━━ GIVEN ENTRIES
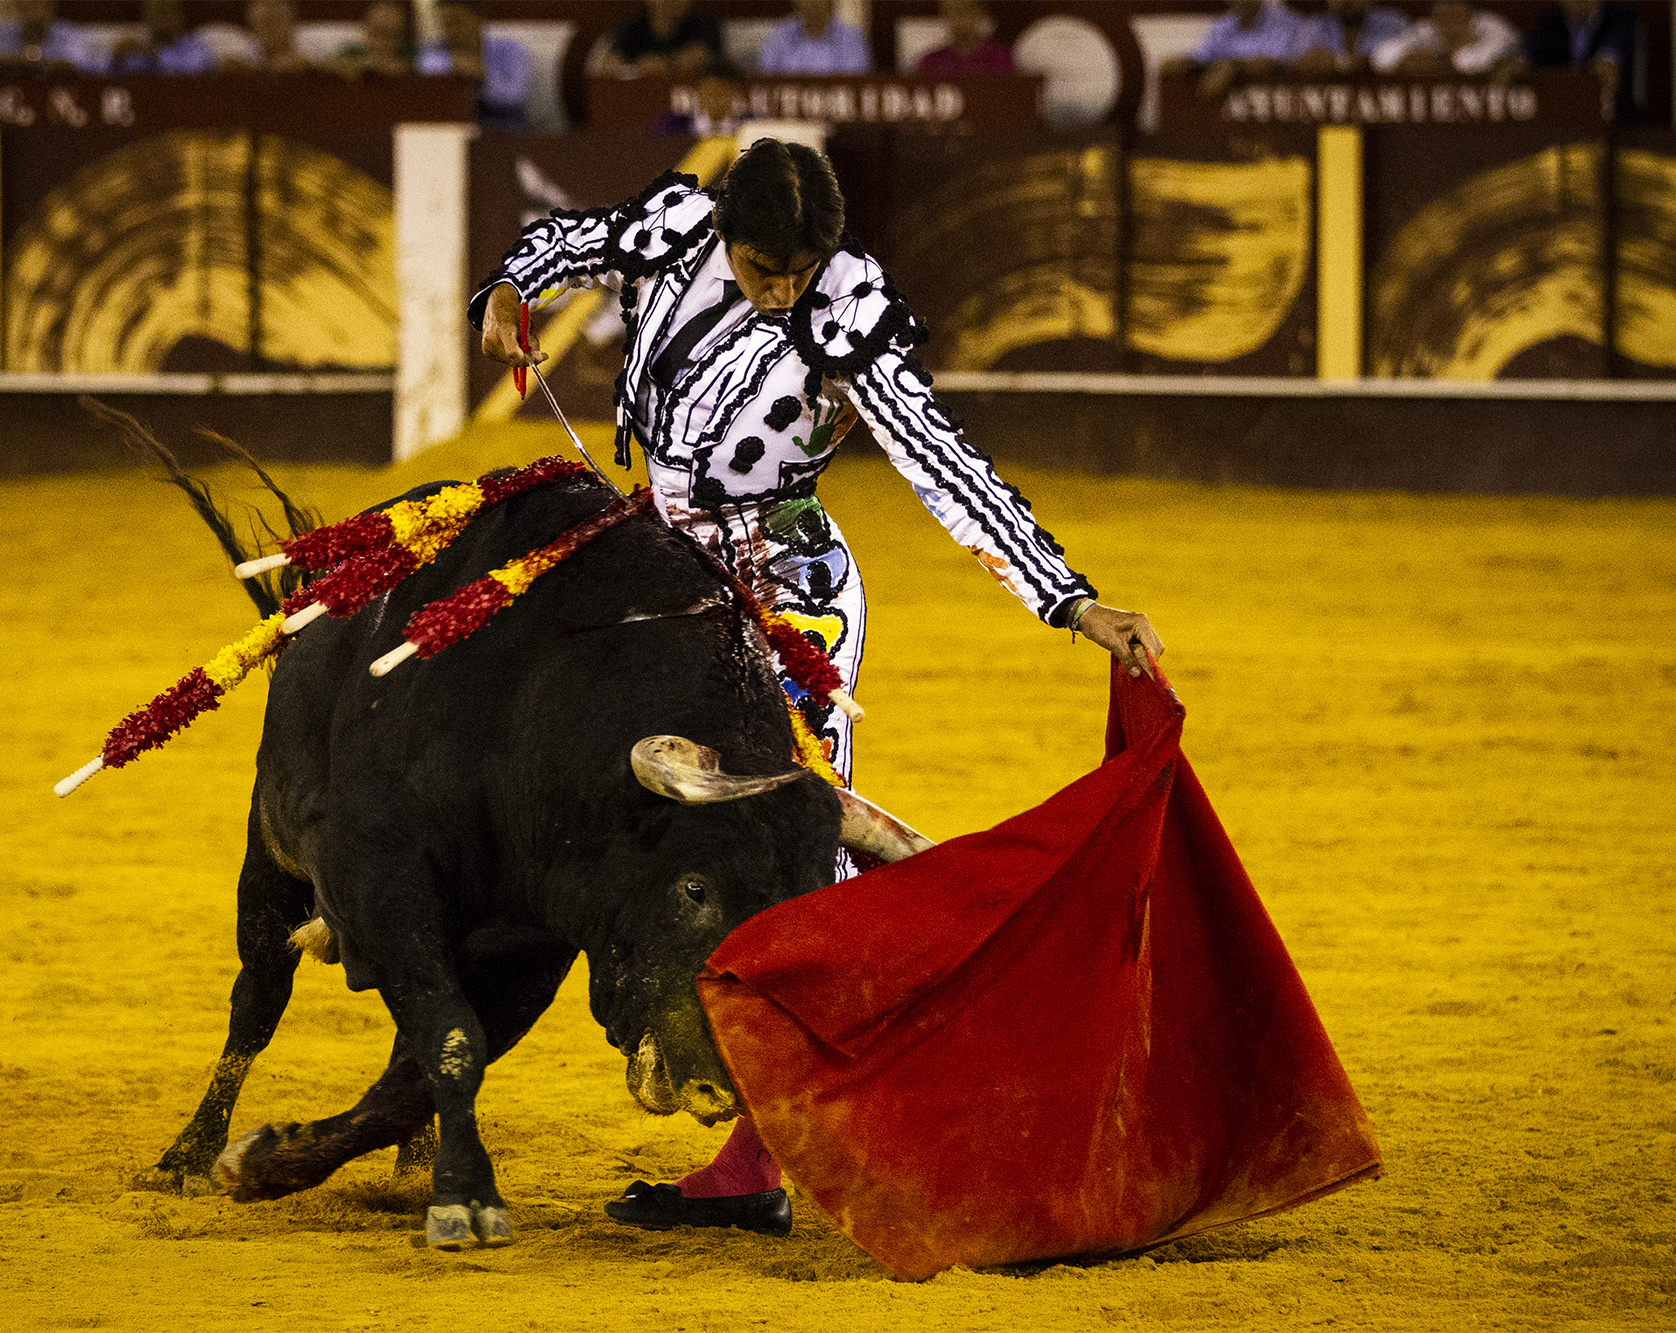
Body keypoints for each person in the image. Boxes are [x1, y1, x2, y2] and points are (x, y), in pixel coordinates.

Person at [472, 142, 1164, 1234]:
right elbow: (565, 243)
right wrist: (508, 290)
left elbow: (943, 465)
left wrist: (1069, 601)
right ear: (723, 235)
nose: (783, 291)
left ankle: (773, 1152)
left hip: (788, 602)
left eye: (800, 271)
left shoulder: (847, 312)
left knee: (797, 857)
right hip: (658, 575)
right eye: (764, 269)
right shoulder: (674, 227)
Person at [417, 0, 527, 130]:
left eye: (456, 22)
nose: (450, 31)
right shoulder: (435, 50)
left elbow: (513, 96)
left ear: (477, 20)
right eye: (444, 25)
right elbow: (425, 67)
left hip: (502, 127)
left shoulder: (509, 50)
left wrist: (482, 76)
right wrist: (451, 64)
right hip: (449, 127)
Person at [1164, 0, 1308, 97]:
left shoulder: (1286, 23)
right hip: (1229, 119)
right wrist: (1183, 63)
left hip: (1276, 111)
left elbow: (1272, 63)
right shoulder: (1222, 26)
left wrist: (1233, 66)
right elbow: (1202, 58)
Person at [1522, 0, 1638, 121]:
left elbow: (1614, 48)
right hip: (1557, 116)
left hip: (1615, 120)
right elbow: (1530, 52)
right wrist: (1519, 62)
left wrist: (1606, 62)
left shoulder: (1621, 19)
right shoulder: (1548, 22)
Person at [1369, 1, 1520, 76]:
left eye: (1456, 16)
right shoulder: (1426, 29)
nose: (1450, 24)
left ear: (1471, 15)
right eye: (1443, 16)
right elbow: (1381, 56)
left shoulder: (1494, 28)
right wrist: (1404, 59)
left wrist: (1439, 60)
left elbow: (1480, 62)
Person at [0, 0, 108, 74]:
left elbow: (87, 67)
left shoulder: (69, 35)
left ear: (50, 7)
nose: (32, 14)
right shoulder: (0, 34)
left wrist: (42, 64)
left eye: (37, 6)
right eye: (27, 8)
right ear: (18, 8)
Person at [597, 0, 723, 82]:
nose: (668, 2)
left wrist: (668, 65)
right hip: (642, 95)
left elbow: (701, 57)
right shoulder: (631, 29)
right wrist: (638, 68)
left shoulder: (705, 25)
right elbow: (611, 64)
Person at [1289, 0, 1410, 72]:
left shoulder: (1393, 23)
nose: (1347, 1)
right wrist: (1310, 61)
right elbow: (1295, 61)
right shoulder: (1315, 26)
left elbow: (1411, 58)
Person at [757, 0, 868, 76]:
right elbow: (766, 84)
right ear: (795, 3)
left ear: (831, 3)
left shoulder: (852, 39)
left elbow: (857, 84)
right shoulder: (778, 36)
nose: (813, 3)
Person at [111, 0, 217, 75]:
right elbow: (123, 74)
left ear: (180, 16)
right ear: (145, 18)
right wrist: (117, 58)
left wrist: (155, 56)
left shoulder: (195, 45)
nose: (160, 19)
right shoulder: (139, 49)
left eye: (165, 12)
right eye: (155, 12)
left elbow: (192, 69)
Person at [653, 55, 749, 137]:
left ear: (735, 94)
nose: (713, 100)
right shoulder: (674, 124)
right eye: (708, 94)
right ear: (696, 93)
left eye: (720, 94)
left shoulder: (748, 124)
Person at [913, 0, 1011, 77]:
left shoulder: (1000, 59)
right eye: (952, 11)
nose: (959, 19)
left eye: (965, 11)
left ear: (979, 13)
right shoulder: (930, 62)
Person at [332, 0, 412, 78]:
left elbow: (407, 68)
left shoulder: (410, 54)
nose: (381, 43)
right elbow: (333, 64)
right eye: (376, 34)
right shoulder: (352, 50)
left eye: (392, 36)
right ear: (366, 30)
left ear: (403, 37)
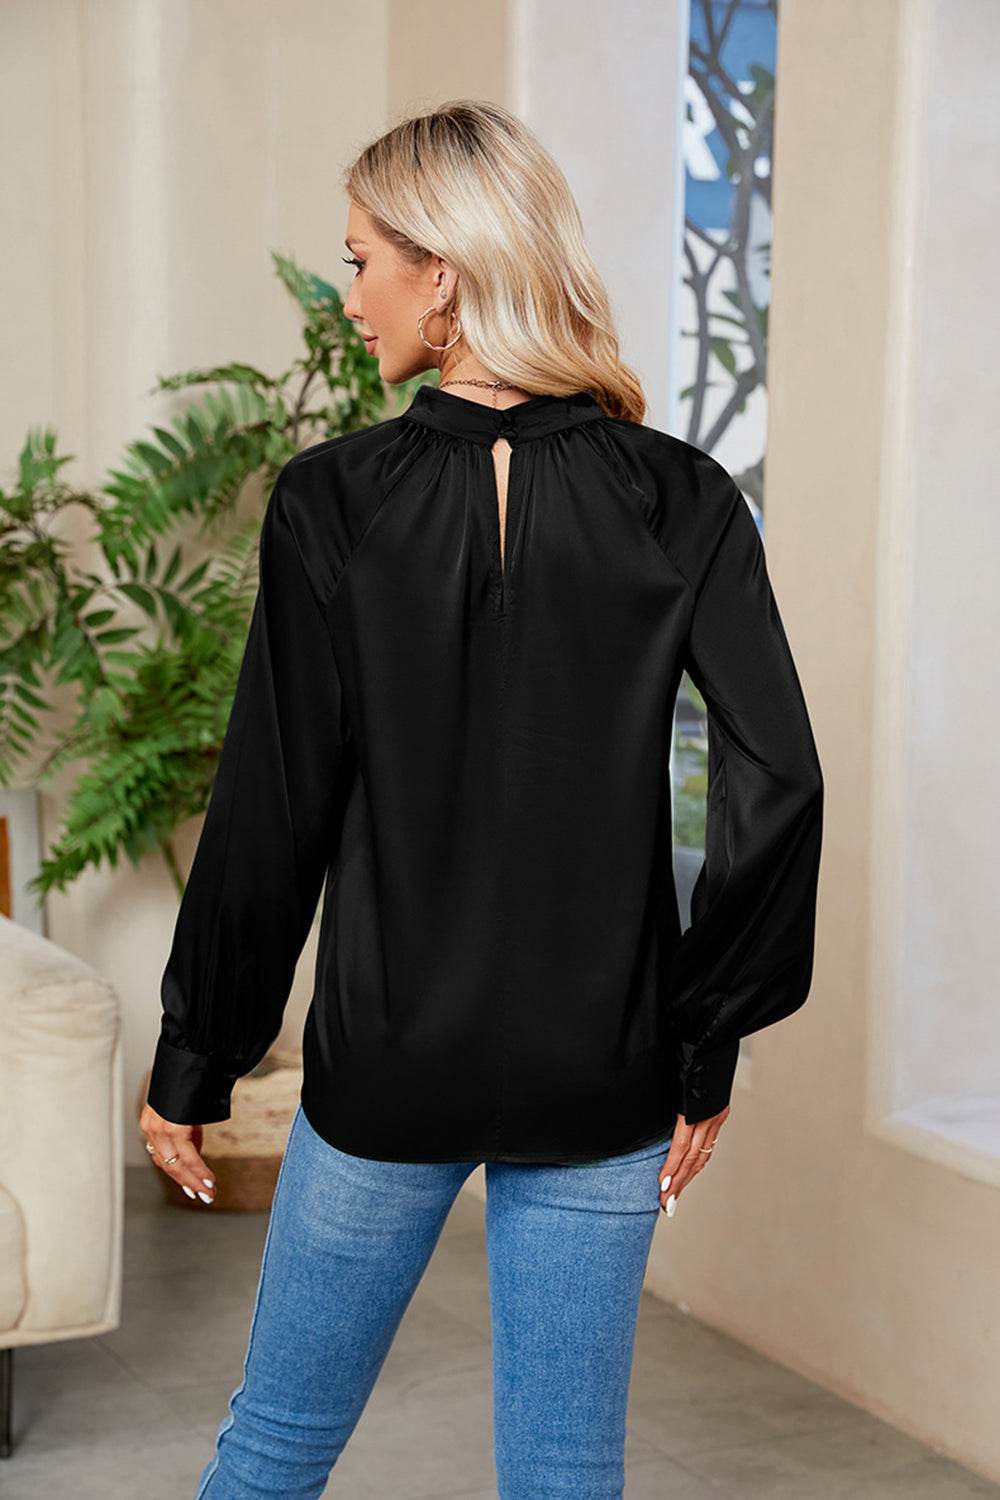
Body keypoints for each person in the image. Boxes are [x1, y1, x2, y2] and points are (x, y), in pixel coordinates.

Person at [140, 100, 824, 1500]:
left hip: (389, 1062)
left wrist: (194, 1060)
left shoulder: (332, 502)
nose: (349, 297)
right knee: (566, 1474)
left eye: (361, 261)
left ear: (441, 275)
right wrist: (703, 1039)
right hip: (606, 1067)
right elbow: (780, 780)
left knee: (273, 1450)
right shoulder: (679, 498)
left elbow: (274, 809)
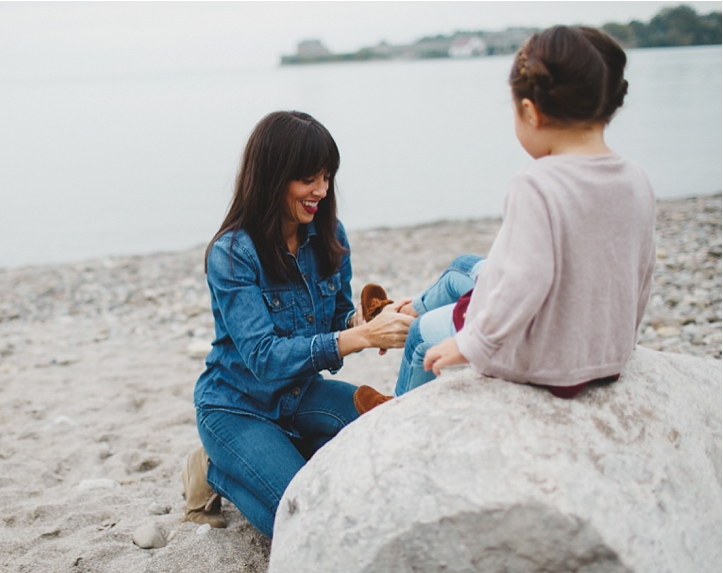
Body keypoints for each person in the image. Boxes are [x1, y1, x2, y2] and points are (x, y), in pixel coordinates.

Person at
━━━━
▶ **ABOUT THIS EXERCISE**
Check the records above and copy each line that has the string "nose".

▶ **OUTPUT FOR THIS TASK**
nose: (783, 291)
nose: (450, 31)
nose: (1450, 24)
nose: (32, 14)
nose: (668, 2)
nose: (1347, 1)
nose: (813, 3)
nose: (160, 19)
nose: (713, 100)
nose: (959, 19)
nose: (381, 43)
nose: (349, 297)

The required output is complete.